Nach seiner Verhaftung macht Ghonim einen erschöpften Eindruck. Sein Blick ist oft auf den Boden gerichtet. Während seiner gesamten Inhaftierung seien seine Augen verbunden gewesen, gefoltert sei er aber nicht worden, sagt Ghonim. «Ich hörte nichts und ich erkannte nichts. Ich fragte mich, ob man mich vergessen habe.» Er bezeichnete seine Verhaftung als Entführung und ein Verbrechen, gab sich aber versöhnlich. Dies sei nicht die Zeit, Rechnungen zu begleichen, es sei die Zeit von Ägypten.

Er bereue nichts, zitiert der «Spiegel» Auszüge des Interviews auf Dream TV: «Ich war stolz darauf, was ich getan habe, und ich war vorbereitet, die Konsequenzen zu tragen.» Zugleich verwahrte er sich wiederholt dagegen, der Held der Demonstranten zu sein. Es gebe keine Helden, alle auf der Strasse seien Helden, erklärte der Marketing-Manager.

Gründer der Facebook-Seite «Wir sind alle Kahelde Said»

Der junge Mann, der in Dubai lebt, steckt nach eigener Aussage hinter der Facebook-Seite «Wir sind alle Khaled Said», auf der die Jugendlichen des Landes seit dem 25. Januar zu den täglichen Demonstrationen am zentralen Tahrir-Platz in der Kairoer Innenstadt aufgerufen werden.
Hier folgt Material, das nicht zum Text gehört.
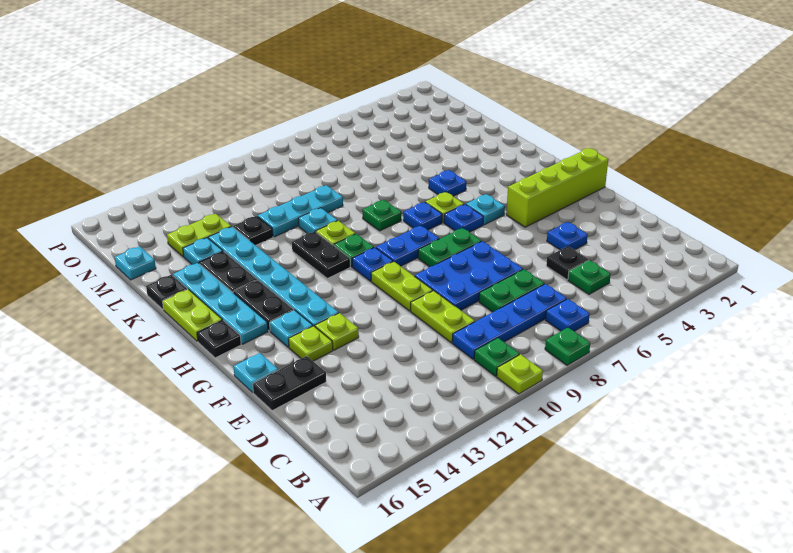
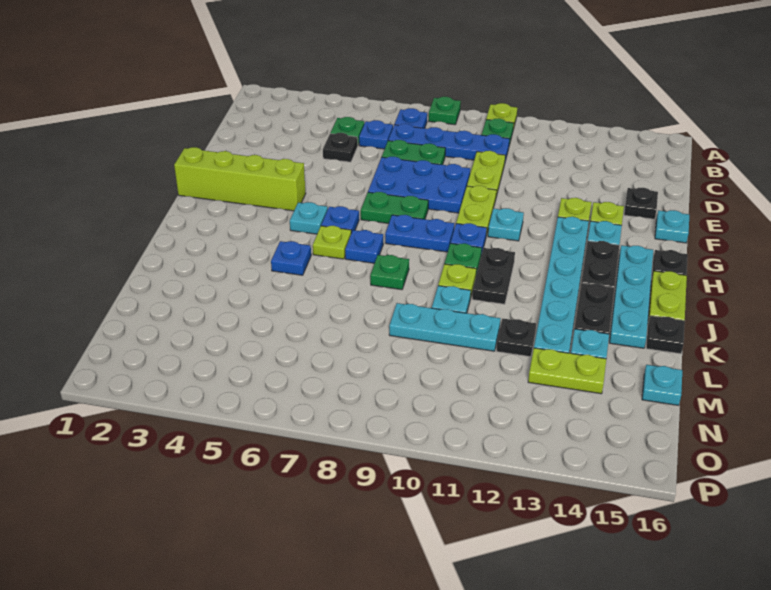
blue 1x1 plate [547,222,588,250] -> blue 1x1 plate moved to [359,120,393,149]
black 1x2 plate [253,356,326,411] -> black 1x1 plate [624,188,658,219]
none -> cyan 1x1 plate [488,208,524,241]

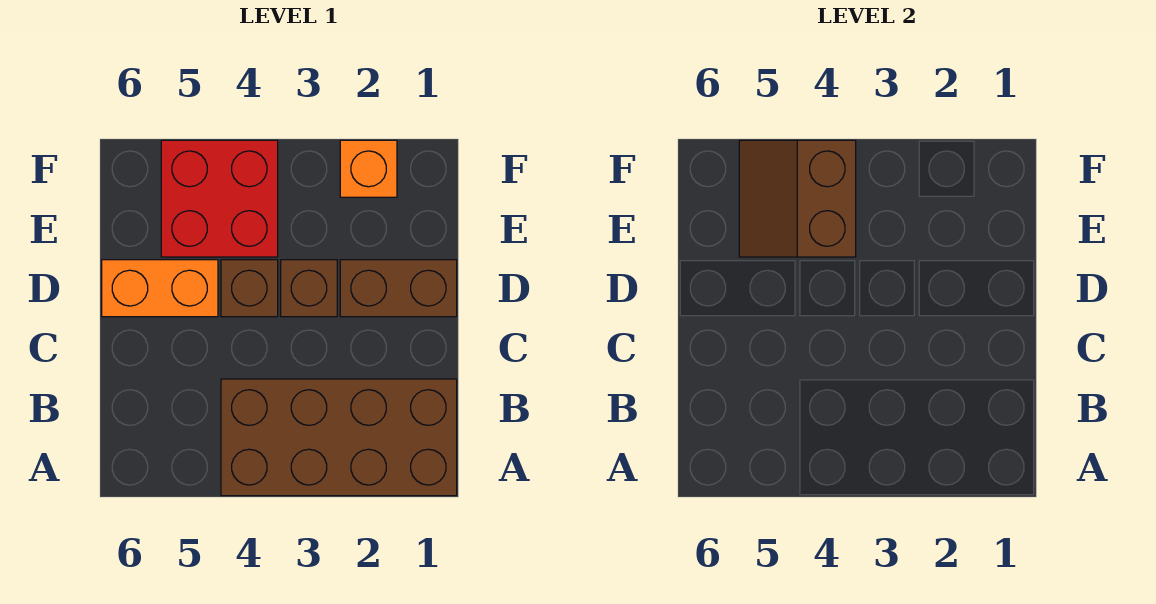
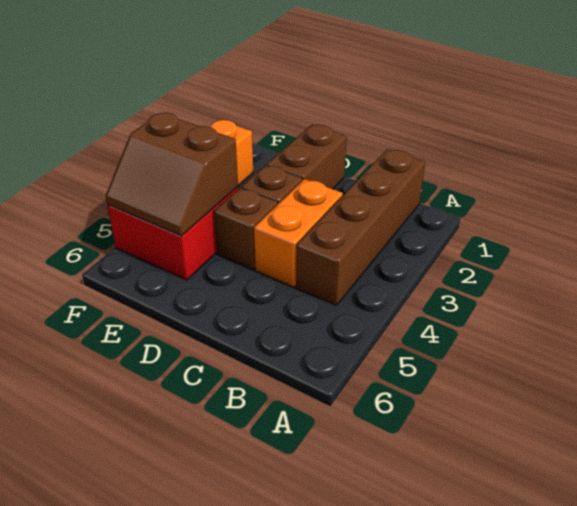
brown 2x4 brick [221,379,457,496] -> brown 1x4 brick [296,149,425,306]
orange 1x2 brick [102,260,218,317] -> orange 1x2 brick moved to [254,179,343,287]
Der Name der Seite bezieht sich auf einen 28-jährigen Blogger, der im Juni des vergangenen Jahres in Alexandria von zwei Polizisten in Zivil auf offener Strasse zu Tode geprügelt wurde.
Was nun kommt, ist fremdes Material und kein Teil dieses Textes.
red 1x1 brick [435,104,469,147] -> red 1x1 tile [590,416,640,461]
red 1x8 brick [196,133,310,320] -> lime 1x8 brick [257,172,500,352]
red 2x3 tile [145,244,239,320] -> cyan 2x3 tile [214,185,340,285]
Seit dem 27. Januar, zwei Tage nach Beginn der Proteste, galt der Google-Manager als vermisst. Erst am (vergangenen) Sonntag bestätigte ein bekannter ägyptischer Geschäftsmann, dass der junge Mann inhaftiert sei, seine Freilassung aber kurz bevorstehe.

Unterdessen sagte die Menschenrechtsgruppe Human Rights Watch am Montag der Nachrichtenagentur AP, die zweiwöchigen Proteste hätten bislang mindestens 297 Menschen das Leben gekostet. Die Zahl der Todesopfer werde aber vermutlich noch steigen.